In fact, these are some of the very challenges and approaches we are tackling with Firecoral, which seeks to build a P2P-CDN by running “cooperative proxies” as a browser extension of participating peers. We’re actively working towards a release; hopefully any day now!

  • oobx

    I was just turned on to Coral and was pretty jazzed about it until I read your post. Google app engine as a CDN is what led me to Coral. GAE should not be subject to such security issues. I've not read your other posts; so please excuse my ignorance of firecoral, etc.

    In trying to comprehend the scope of the security issues you raise, I conclude that only cookies set by nyud.net-cached content is vulnerable. So, I just use coral cache for images and truly static content.

    But, what's to stop evildoer from linking to my script that sets cookies? Nothing. But, how would he gain the trust of the user in order for the user to click on the nyud.net link? Then, how would evildoer track that click and convince the user to go to the malicious site to hijack data?

    Coral CDN sounds like a great asset for bandwidth-poor folks. I hope you can improve upon it. As is, it seems very workable so long as developers understand the caveats such as security and the potential to skew statistics.

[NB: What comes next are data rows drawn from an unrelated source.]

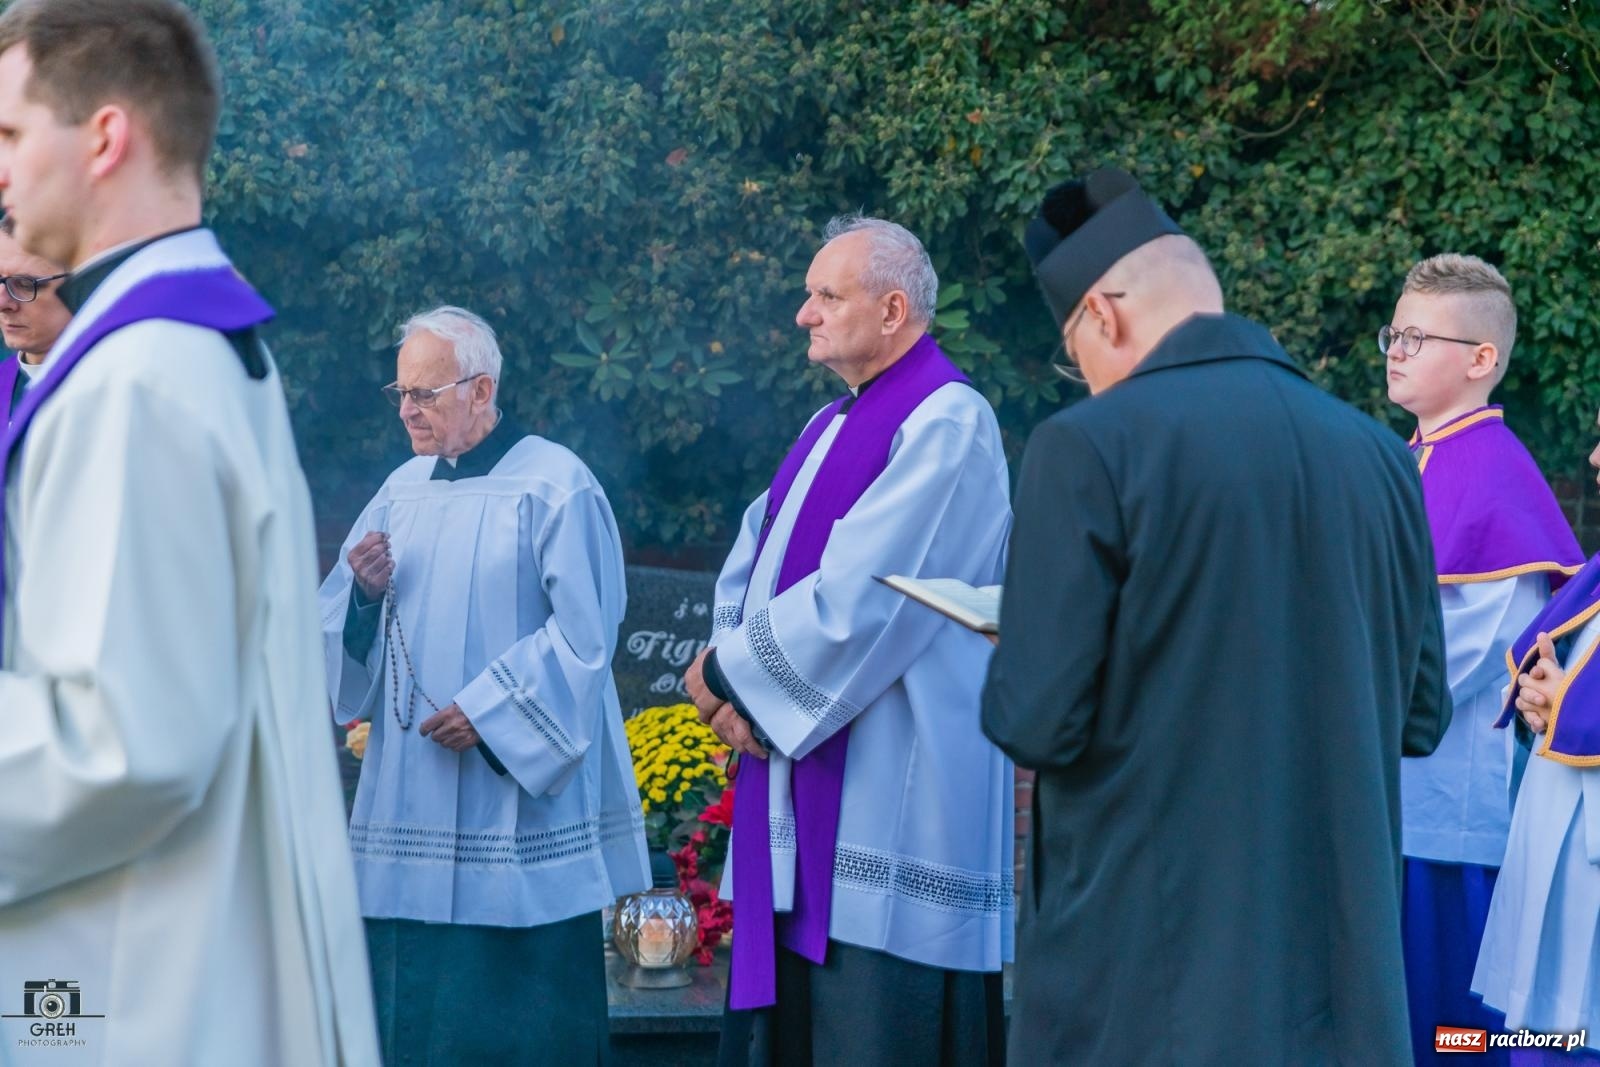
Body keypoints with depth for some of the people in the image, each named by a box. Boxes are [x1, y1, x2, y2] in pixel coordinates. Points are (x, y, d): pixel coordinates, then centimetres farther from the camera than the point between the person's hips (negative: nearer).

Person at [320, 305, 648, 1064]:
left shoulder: (556, 485, -7)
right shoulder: (403, 488, 11)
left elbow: (585, 633, -12)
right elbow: (340, 626, 12)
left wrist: (488, 709, -18)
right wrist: (364, 590, -9)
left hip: (517, 802, -6)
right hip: (410, 796, 6)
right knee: (409, 999, 8)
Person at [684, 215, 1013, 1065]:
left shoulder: (946, 422, -13)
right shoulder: (831, 427, 17)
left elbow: (857, 599, -21)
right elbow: (752, 564, 15)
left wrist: (730, 673, -9)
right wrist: (733, 664, -5)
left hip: (887, 796, -9)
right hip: (801, 800, 9)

    Thanks for raising the issue.

  • Hi oobx,

    Actually, the cookie issue is much less a security issue if you are a website that is trying to explicitly use CoralCDN for cached content. You should just specify that your code uses the full origin name when setting cookies: http://www.yoursite.com.nyud.net, instead of just setting a default of the domain.tld (i.e., nyud.net) for “ease of use”. This is good security practice anyway: the principle of least privilege and all. Then a user from evil.com.nyud.net can't read cookies set to http://www.yoursite.com.nyud.net, as it fails the same origin policy check.

    The problem I raise above is more when a website is being accessed by a Coralized URL and they are not similarly security conscious, so that they default to using the domain.tld, instead of the full origin name.

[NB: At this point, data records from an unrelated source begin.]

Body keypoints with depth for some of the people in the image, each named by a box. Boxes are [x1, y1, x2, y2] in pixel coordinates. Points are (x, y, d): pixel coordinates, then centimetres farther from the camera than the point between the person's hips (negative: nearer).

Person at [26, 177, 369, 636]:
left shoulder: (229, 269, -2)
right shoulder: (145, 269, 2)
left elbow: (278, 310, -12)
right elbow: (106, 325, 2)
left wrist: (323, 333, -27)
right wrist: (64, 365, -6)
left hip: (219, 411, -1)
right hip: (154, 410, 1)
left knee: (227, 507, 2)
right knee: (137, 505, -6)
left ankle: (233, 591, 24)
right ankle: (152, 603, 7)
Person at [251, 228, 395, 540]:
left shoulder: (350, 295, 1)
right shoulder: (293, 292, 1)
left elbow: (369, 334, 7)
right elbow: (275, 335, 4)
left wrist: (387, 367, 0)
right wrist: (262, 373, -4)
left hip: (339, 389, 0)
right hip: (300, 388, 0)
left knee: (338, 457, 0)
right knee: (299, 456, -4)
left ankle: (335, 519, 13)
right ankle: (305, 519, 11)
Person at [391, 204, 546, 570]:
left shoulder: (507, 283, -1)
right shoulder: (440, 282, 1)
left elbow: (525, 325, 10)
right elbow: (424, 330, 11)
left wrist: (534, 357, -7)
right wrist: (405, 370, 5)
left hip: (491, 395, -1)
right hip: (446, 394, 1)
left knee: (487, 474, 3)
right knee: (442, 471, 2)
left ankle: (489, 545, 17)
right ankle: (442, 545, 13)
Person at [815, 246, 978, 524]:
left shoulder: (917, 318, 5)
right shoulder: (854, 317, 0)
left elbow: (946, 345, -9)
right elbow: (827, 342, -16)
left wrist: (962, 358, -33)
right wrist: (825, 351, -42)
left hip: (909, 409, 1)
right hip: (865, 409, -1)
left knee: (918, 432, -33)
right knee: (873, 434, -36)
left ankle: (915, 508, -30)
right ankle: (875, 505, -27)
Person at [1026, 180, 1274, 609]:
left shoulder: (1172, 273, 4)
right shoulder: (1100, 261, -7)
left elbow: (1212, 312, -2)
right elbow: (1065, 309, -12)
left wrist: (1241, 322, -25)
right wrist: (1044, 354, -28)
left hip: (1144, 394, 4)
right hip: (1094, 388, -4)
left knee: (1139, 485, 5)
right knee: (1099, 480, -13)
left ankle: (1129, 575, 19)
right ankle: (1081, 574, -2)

    Let me know if that assuages your concern.

  • Do you think it's true that the internet is slated to run out of domain names next year?

  • I'm not too worried about that. Much is just domain squatting anyway…

  • Mike, that's a good point. I was listening to the radio last evening, and there is a group trying to do a .GAY top level domain. I thought it was interesting, because the person who is promoting that idea owns a for-profit business that plans on purchasing most of the popular domain names if .GAY gets the go ahead.

  • I'm not too worried about that. Much is just domain squatting anyway…

  • Mike, that's a good point. I was listening to the radio last evening, and there is a group trying to do a .GAY top level domain. I thought it was interesting, because the person who is promoting that idea owns a for-profit business that plans on purchasing most of the popular domain names if .GAY gets the go ahead.

  • If the ICANN refused to support .xxx, I highly doubt they will support .gay. Perhaps the more interesting development was the approval of non-latin domain names recently.